Get TEXT only with CURL ?

Discussion in 'PHP' started by technojuice, Aug 9, 2008.

  1. #1
    Hey !

    Is there any way I can get only the text on the HTML document i open with CURL ? Sort of outertext rather then the innerhtml !

    Any help appreciated !
     
    technojuice, Aug 9, 2008 IP
  2. nico_swd

    nico_swd Prominent Member

    Messages:
    4,153
    Likes Received:
    344
    Best Answers:
    18
    Trophy Points:
    375
    #2
    Outertext? Can you be a bit more specific?

    Maybe strip_tags() is what you're looking for?
     
    nico_swd, Aug 9, 2008 IP
  3. technojuice

    technojuice Peon

    Messages:
    207
    Likes Received:
    0
    Best Answers:
    0
    Trophy Points:
    0
    #3
    will CURLOPT_TRANSFERTEXT help ? how to use it ?

    All I want is to get the text of the HTML document !

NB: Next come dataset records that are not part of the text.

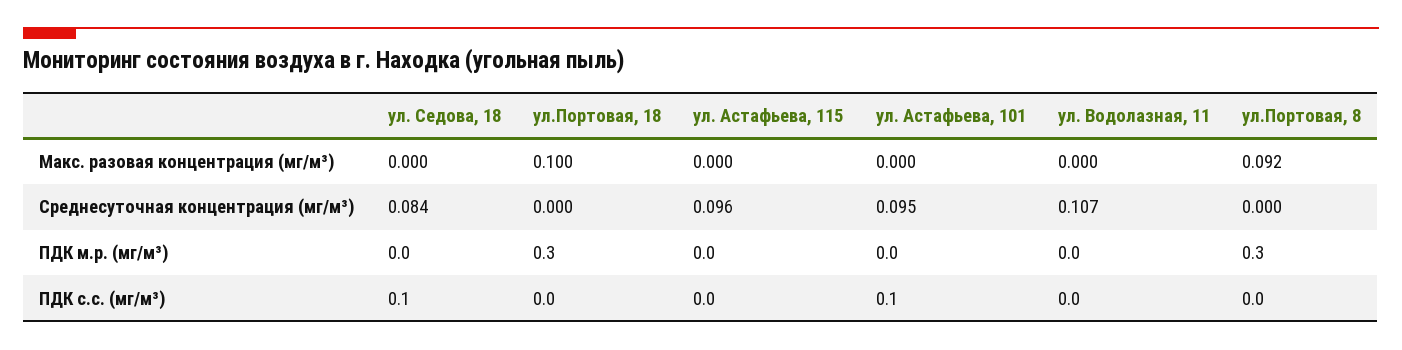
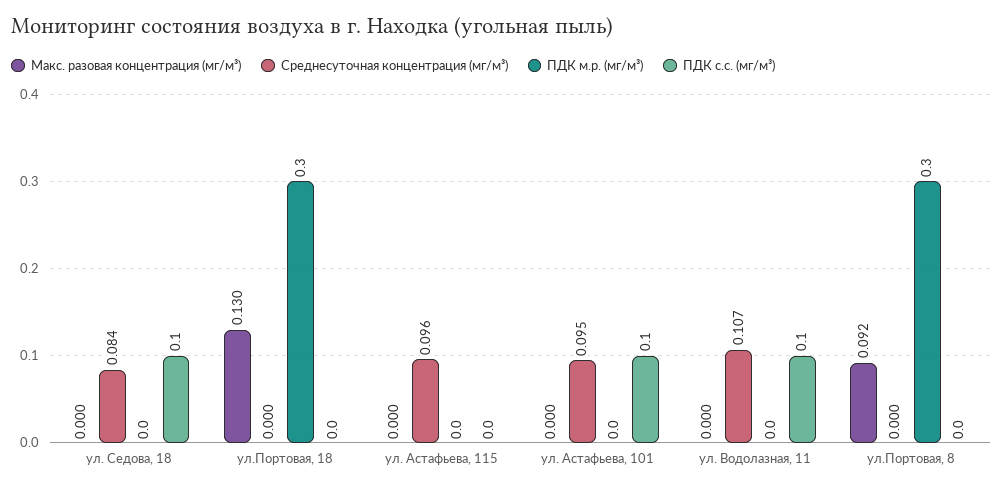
  {
    "Макс. разовая концентрация (мг/м³)": {
      "ул. Седова, 18": 0,
-     "ул.Портовая, 18": 0.1,
+     "ул.Портовая, 18": 0.13,
      "ул. Астафьева, 115": 0,
      "ул. Астафьева, 101": 0,
      "ул. Водолазная, 11": 0,
      "ул.Портовая, 8": 0.092
    },
    "Среднесуточная концентрация (мг/м³)": {
      "ул. Седова, 18": 0.084,
      "ул.Портовая, 18": 0,
      "ул. Астафьева, 115": 0.096,
      "ул. Астафьева, 101": 0.095,
      "ул. Водолазная, 11": 0.107,
      "ул.Портовая, 8": 0
    },
    "ПДК м.р. (мг/м³)": {
      "ул. Седова, 18": 0,
      "ул.Портовая, 18": 0.3,
      "ул. Астафьева, 115": 0,
      "ул. Астафьева, 101": 0,
      "ул. Водолазная, 11": 0,
      "ул.Портовая, 8": 0.3
    },
    "ПДК с.с. (мг/м³)": {
      "ул. Седова, 18": 0.1,
      "ул.Портовая, 18": 0,
      "ул. Астафьева, 115": 0,
      "ул. Астафьева, 101": 0.1,
-     "ул. Водолазная, 11": 0,
+     "ул. Водолазная, 11": 0.1,
      "ул.Портовая, 8": 0
    }
  }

    Strip tag does not remove from javascript !
     
    technojuice, Aug 9, 2008 IP
  4. nico_swd

    nico_swd Prominent Member

    Messages:
    4,153
    Likes Received:
    344
    Best Answers:
    18
    Trophy Points:
    375
    #4
    
    $text = 'Some HTML';
    
    if (preg_match('~<body[^>]*>(.*?)</body>~si', $text, $body))
    {
    	// Strip the naughty stuff
    	$text = preg_replace(
    		array('~[\r\n]+~', '~<(script|object|embed)[^>]*>(?:.*?)</\1>~si'),
    		array(' ', null),
    		$body[1]
    	);
    	// Strip the rest
    	$text = strip_tags($text);
    		
    	echo $text;
    }
    
    PHP:
     
    nico_swd, Aug 9, 2008 IP